EXCERPT PROVIDED
Tuesday, August 3, 2010

Manuscripts in Progress: Marvin Spector finishing Stay High

Marvin is in his final six months of over twelve years with his long novel called Stay High. I mentioned it earlier in my blog. Here is one of his poems included in the book. If anybody knows of an agent who would be interested, this is extremely beautiful writing on the subject of the Hippie Trail.

Leaving

Did someone shout freeedom?
Or was it just an icy dream on a fiery day?
From blood congealed by aching desire,
To the rich, red explosion of a juicy beet,
Past the tingling taste of the tiny
Purple and blush bubbles of a blood orange,
Freedom is scarlet, carmine, crimson, vermilion,
The penultimate shriek. Without it, nothing changes.
An opaque layer of burnt sienna blankets his mind,
Intensifies when he tightens closed eyes,
Only a mood, yet it seems more real than any relic of
Civilization built from bone, wood, or stone.

YOUR TASKS
A. In the blog post about Marvin Spector's novel, how long has he been working on Stay High?
B. Write what comes next in the blog post about Marvin Spector's novel Stay High, picking up after its last line.

INFORMATION SHOWN
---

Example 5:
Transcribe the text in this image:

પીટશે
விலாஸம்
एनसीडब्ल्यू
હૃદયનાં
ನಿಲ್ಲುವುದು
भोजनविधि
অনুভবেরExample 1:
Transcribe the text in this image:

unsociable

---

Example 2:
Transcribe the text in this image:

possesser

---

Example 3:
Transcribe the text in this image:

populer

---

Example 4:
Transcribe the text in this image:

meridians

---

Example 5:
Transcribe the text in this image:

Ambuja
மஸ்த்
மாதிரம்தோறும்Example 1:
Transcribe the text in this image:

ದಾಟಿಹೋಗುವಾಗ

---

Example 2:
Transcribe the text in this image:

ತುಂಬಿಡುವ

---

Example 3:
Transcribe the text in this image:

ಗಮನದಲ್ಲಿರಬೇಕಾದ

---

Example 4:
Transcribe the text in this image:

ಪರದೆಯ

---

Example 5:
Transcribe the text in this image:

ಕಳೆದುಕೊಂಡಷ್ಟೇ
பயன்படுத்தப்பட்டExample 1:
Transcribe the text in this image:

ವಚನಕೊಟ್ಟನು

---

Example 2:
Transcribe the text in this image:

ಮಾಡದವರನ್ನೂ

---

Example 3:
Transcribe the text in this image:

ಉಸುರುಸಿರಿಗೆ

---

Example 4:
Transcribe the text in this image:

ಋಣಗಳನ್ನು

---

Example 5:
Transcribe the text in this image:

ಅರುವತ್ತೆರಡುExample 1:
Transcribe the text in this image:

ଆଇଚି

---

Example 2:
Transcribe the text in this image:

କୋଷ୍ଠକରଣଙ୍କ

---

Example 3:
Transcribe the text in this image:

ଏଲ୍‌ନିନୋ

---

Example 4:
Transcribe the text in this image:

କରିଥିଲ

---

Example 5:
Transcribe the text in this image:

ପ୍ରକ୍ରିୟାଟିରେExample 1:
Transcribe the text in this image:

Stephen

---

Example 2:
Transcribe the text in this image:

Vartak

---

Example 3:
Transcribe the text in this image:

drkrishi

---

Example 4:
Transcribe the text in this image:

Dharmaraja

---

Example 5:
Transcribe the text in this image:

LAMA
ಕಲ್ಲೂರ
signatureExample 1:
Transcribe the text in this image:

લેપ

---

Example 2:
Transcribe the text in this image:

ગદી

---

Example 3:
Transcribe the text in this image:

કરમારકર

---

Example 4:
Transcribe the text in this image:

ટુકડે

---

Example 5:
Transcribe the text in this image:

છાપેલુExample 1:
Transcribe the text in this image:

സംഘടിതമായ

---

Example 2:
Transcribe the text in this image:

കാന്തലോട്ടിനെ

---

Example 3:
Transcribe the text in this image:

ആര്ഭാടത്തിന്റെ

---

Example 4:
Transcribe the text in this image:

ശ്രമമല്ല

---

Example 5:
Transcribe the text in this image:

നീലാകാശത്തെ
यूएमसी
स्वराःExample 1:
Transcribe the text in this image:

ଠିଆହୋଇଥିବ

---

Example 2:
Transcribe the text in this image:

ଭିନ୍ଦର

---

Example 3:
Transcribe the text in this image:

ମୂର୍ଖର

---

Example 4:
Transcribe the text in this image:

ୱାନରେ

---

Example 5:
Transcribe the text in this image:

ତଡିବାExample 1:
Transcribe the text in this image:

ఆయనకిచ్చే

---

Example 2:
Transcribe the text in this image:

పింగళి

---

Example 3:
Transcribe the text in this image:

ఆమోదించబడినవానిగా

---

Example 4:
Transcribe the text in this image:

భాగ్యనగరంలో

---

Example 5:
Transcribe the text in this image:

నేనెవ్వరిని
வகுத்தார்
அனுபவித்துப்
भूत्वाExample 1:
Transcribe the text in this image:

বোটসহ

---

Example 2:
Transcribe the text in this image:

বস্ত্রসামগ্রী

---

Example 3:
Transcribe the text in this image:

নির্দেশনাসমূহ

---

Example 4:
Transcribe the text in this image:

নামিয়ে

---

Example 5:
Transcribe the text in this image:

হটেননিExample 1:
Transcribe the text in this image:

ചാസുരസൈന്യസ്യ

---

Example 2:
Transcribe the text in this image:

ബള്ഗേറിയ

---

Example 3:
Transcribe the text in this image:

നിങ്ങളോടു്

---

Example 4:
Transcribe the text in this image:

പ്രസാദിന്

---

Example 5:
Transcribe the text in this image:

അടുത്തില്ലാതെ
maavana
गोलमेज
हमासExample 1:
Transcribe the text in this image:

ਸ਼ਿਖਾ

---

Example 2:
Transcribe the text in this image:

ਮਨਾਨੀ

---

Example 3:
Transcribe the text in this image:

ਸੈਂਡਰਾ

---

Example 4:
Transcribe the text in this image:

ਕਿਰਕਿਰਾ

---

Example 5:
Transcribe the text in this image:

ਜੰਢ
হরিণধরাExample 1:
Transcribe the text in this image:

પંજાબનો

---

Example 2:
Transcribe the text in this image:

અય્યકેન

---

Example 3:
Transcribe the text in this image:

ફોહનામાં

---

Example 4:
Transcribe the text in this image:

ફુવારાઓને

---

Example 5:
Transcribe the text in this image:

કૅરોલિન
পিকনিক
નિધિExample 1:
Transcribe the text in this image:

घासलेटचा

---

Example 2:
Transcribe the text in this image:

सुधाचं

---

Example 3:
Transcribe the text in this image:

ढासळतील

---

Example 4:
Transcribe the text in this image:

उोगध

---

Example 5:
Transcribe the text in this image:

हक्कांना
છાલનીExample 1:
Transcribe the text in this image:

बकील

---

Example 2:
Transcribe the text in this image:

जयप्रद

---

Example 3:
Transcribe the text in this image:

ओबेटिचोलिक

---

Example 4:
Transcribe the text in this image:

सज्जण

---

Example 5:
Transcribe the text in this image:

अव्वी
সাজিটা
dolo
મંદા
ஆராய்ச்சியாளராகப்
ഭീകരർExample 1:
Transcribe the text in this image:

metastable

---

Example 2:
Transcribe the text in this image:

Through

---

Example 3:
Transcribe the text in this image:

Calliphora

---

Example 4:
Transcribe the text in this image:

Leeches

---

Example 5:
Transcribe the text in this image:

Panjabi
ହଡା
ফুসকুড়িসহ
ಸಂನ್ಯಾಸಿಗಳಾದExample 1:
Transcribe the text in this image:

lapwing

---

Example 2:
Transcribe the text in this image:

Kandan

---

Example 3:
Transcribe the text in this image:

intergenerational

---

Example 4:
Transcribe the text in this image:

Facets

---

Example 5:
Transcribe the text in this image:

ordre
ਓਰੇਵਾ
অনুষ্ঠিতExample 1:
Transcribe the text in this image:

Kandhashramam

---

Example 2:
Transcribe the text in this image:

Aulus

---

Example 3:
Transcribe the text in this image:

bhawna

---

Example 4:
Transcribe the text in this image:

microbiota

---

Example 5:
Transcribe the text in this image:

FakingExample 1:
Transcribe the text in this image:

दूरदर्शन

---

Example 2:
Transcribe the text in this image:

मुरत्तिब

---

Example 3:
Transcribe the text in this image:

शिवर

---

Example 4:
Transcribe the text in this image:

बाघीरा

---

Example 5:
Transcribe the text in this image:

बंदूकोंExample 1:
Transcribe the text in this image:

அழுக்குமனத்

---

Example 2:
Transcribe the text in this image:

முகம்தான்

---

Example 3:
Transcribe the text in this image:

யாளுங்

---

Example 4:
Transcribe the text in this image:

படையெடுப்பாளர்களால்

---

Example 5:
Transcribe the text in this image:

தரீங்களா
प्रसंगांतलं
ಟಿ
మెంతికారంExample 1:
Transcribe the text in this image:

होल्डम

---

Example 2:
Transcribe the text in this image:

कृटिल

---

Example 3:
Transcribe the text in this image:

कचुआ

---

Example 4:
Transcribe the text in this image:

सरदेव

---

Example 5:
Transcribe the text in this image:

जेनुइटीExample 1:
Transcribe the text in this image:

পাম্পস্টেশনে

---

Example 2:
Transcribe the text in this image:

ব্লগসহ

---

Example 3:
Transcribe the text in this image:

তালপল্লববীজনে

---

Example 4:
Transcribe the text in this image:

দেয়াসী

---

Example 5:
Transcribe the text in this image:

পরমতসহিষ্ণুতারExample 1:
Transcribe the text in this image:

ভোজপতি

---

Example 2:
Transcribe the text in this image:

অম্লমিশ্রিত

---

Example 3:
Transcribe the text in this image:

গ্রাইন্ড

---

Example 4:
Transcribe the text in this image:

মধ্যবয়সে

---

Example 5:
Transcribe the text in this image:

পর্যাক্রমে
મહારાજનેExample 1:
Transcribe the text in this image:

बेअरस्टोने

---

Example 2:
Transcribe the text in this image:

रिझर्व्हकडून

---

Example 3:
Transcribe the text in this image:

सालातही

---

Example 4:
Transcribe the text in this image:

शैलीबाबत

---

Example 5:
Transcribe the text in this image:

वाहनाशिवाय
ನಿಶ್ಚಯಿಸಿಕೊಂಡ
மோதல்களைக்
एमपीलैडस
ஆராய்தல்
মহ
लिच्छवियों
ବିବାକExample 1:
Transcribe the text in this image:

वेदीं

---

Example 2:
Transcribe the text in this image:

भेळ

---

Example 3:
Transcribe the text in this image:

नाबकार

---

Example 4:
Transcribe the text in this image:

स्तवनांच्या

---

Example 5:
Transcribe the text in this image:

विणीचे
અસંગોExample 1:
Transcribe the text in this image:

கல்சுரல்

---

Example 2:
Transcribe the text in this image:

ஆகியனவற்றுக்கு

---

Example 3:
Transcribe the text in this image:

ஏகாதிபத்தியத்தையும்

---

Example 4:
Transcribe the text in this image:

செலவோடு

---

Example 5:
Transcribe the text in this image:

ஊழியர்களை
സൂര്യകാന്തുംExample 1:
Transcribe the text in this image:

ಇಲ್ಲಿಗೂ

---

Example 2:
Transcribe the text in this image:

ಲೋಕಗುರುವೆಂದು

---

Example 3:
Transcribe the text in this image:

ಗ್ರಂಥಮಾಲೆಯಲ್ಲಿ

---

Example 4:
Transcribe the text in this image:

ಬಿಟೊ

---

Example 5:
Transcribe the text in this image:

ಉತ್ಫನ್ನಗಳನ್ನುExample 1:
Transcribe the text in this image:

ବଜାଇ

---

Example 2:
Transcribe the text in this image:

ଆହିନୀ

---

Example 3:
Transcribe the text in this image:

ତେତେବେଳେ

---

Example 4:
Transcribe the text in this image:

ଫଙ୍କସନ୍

TASK RESULTS
A. Over twelve years, and he is in his final six months.

B.
Suddenly the sonic vibrations from the shouted word,
“Freeedom,” shatter a crystalline chrysalis
Buried deep in his unconscious,
Crumbling the wall of color, freeing his mind of mauve.
92
In a dream within a dream,
He watches the sound of breaking glass
Awaken a tiny threadlike scorpion
Sleeping on a peach-scented bed of pellucid opal
In a golden bassinet lined with raw silk and fine linen.
The bed belongs to Babylove,
Who blindly reaches for a swollen breast,
While the deadly insect scurries away.
Did no one see? Just me, just me?
* * * *
He’s leaving today, but deep down it barely registers.
See, for him, everything’s middles,
No beginnings, no ends except birth and death.
Always, solving one problem automatically creates
another.
Like a pendulum overshooting its resting place,
His responses are always too much or too little.
In a nightmare,
Wounded, exhausted, he stumbles, and falls.
Blood dots the moonlit snow.
Gaining ground, the savage pack howls in triumph,
Encircling him in the bruised purple dawn,
Sitting on their thighs, slit-like topaz eyes
Gleam with suppressed excitement.
93
Stomachs growl, tongues loll as they wait without patience
For darker skies to hide dark deeds.
In every life he was the victim, preferred it.
How else maintain his humanity?
Since power corrupts, and fame attracts the infamous.
Good and bad meant little to him.
Most times he didn’t know the difference,
And arrogantly thought no one else does either.
Besides, one always becomes the other,
Like every opposite in this hell of the emotions.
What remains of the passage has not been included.